Re: I18N issue needs consideration from Gavin Nicol on 1997-06-16 (w3c-sgml-wg@w3.org from June 1997)

From: Gavin Nicol <gtn@eps.inso.com>
Date: Mon, 16 Jun 1997 07:02:35 -0400
To: w3c-sgml-wg@w3.org
Message-Id: <199706161102.HAA27545@nathaniel.eps.inso.com>

>Gavin Nicol writes:
>> 
>> And as you know, I suggested we just have the DOM to say "string",
>> and nothing more.

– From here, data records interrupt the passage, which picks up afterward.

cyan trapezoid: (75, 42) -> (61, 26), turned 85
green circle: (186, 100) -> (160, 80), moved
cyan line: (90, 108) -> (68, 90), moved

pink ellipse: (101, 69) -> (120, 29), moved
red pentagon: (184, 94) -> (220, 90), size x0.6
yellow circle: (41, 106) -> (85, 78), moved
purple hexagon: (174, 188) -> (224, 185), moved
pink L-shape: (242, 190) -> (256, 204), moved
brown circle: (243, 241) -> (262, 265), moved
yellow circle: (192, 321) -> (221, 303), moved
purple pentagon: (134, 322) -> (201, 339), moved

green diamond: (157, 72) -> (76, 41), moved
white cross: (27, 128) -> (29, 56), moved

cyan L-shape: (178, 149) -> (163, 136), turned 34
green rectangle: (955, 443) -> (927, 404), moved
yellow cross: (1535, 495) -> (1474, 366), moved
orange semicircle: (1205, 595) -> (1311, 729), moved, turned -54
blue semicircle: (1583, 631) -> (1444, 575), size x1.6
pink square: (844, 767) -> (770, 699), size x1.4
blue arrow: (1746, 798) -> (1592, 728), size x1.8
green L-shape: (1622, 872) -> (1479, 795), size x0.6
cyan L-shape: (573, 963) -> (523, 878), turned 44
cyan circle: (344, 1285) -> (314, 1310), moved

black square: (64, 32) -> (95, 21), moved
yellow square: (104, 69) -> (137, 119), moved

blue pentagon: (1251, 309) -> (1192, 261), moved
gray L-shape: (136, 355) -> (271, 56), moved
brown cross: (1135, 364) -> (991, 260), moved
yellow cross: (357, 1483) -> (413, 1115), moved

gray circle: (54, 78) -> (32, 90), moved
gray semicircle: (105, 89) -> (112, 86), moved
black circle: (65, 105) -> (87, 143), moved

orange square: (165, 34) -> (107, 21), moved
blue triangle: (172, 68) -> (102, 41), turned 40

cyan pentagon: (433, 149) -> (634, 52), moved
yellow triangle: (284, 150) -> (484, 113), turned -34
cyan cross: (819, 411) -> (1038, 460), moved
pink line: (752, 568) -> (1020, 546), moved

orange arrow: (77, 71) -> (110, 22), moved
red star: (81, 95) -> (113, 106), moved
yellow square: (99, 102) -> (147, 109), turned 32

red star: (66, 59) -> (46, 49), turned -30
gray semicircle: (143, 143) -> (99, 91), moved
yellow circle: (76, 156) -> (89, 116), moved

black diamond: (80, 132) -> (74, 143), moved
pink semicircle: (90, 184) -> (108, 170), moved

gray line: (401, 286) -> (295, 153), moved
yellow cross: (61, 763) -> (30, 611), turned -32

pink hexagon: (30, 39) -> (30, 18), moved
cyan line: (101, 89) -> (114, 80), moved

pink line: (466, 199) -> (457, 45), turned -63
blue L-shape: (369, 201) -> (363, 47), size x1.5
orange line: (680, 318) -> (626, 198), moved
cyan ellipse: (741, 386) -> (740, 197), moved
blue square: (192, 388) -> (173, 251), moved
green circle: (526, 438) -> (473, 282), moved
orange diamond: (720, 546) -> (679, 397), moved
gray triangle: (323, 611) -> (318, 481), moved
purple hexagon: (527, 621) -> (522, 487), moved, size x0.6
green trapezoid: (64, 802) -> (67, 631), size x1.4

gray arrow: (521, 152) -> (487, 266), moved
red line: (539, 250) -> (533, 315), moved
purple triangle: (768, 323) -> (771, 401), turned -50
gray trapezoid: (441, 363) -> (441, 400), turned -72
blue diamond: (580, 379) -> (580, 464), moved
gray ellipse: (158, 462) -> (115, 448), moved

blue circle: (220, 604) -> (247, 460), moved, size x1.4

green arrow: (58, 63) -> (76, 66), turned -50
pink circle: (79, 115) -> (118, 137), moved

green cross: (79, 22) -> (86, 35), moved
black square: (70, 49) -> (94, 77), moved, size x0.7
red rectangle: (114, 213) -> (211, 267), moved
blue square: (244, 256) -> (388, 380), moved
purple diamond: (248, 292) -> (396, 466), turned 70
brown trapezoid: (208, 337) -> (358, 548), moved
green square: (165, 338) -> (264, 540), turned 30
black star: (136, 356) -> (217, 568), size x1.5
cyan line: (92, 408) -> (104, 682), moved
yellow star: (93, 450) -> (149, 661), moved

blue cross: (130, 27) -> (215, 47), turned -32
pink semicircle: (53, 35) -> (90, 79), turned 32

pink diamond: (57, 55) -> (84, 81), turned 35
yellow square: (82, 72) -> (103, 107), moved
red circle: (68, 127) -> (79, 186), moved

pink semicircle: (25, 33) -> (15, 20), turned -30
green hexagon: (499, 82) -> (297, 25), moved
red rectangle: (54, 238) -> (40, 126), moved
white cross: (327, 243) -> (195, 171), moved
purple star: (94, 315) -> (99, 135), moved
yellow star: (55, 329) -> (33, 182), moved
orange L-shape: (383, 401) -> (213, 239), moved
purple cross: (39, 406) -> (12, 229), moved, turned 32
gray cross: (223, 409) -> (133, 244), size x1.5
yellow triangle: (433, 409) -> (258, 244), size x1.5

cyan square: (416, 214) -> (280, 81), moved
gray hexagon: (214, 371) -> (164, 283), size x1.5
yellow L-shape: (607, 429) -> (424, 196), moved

This is perfectly reasonable, I beleive.
>> 
>
>Gavin,
>
>This is the second time I've seen a message where you've made a statement like
>this.  I'm curious about what your thinking is.  It would seem to me that to
>meet the stated goals of the DOM, i.e. to have consistent, portable scripts
>manipulating documents, and in particular text and maybe even
>attribute values, that you would have to be a little more concrete than that.
>
>For example, if a script is iterating or counting the characters in a text
>object that was retrieved from the DOM, doesn't the result depend on the
>encoding of the characters in the text object as presented by the DOM (which
>may be different from their representation internally)?  If the DOM doesn't
>specify a more specific encoding, doesn't it open the way for one
>implementation to say that it uses UTF-8 encoding for text content returned
>from the DOM, and another say that it uses Unicode code points, and a third
>DOM implementation to have its strings composed of 31 bit characters?  Won't
>the scripts executing on the different implementations have radically
>different behavior?
>
>Can you help me to understand why you don't think this is a problem, i.e. how
>to finesse away this concern?

I'll start by turning the question around, and asking what "iterating
or counting the characters" means to you, and why you would want to do
it.

The concept of a string to me is "an ordered sequence of
characters". Given that you do have an ordered sequence of characters
(a string), iteration over the string should return each character
component in turn. I would argue that the return value should be a
string itself, where iteration over that string, returns a string
identical to string being iterated over.

Received on Monday, 16 June 1997 07:03:21 UTC